Un moment troublé par l’innocence de ce regard, où se lisaient à la fois l’espoir et une douloureuse défiance, j’hésitai, puis je répondis d’une voix émue :

— Non… je ne mens pas.

Sans doute Basquine remarqua mon hésitation ; car elle reprit, en me regardant fixement :

— Ne mens pas… vois-tu ? la bonne sainte Vierge en pleurerait…

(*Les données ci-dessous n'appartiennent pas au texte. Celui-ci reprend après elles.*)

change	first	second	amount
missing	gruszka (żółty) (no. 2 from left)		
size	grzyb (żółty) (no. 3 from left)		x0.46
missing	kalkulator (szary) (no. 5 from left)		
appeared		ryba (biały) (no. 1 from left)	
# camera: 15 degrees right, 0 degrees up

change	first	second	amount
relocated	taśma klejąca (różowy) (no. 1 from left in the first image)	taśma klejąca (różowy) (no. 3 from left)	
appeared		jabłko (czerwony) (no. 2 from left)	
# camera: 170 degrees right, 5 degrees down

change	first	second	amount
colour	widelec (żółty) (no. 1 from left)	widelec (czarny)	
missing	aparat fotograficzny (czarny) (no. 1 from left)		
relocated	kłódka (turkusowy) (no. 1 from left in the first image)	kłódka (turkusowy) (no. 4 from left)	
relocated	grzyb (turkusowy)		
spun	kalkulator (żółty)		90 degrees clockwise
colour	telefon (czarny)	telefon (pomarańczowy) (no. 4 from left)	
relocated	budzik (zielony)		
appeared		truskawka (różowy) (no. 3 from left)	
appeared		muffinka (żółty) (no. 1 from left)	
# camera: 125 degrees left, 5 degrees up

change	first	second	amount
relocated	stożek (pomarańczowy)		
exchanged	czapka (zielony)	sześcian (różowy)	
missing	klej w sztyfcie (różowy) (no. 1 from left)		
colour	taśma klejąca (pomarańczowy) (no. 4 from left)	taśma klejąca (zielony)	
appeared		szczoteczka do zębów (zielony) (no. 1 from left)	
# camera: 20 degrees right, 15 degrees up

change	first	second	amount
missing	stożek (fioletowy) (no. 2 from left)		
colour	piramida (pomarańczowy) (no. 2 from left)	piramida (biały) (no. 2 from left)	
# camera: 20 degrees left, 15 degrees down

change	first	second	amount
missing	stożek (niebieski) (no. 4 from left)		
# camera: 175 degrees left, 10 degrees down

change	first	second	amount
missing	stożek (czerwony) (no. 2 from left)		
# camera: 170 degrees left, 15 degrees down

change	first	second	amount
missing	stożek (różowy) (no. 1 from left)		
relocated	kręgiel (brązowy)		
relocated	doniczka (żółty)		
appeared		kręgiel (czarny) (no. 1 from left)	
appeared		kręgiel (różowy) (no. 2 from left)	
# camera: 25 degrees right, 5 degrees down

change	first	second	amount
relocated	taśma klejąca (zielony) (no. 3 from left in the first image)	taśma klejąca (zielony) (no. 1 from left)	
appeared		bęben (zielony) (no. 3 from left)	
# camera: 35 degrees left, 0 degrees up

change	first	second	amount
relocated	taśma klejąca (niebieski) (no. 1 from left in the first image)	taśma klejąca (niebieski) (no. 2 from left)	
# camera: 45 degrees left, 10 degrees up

J’entendais parler pour la première fois de la bonne sainte Vierge ; néanmoins, Je répondis intrépidement :

— Non… je ne mens pas !

— Je reverrai papa… si je bois cela ? — dit Basquine sans me quitter des yeux.

— Oui, bien vrai !… — lui répondis-je.

— Donne… — dit l’enfant.

Et elle but d’un trait ce que je lui présentais.

De ce moment, elle me témoigna quelque confiance, me demandant sans cesse quand elle reverrait son père.

Les conseils et l’exemple de Bamboche, la peur des mauvais traitements, la nécessité de cacher ou de pallier mes fautes à mes terribles instituteurs, m’avaient déjà familiarisé avec le mensonge ; il me fut facile de tromper la candeur de Basquine en lui faisant espérer et attendre de jour en jour la venue de son père, qui, ajoutai-je, l’emmènerait certainement avec lui.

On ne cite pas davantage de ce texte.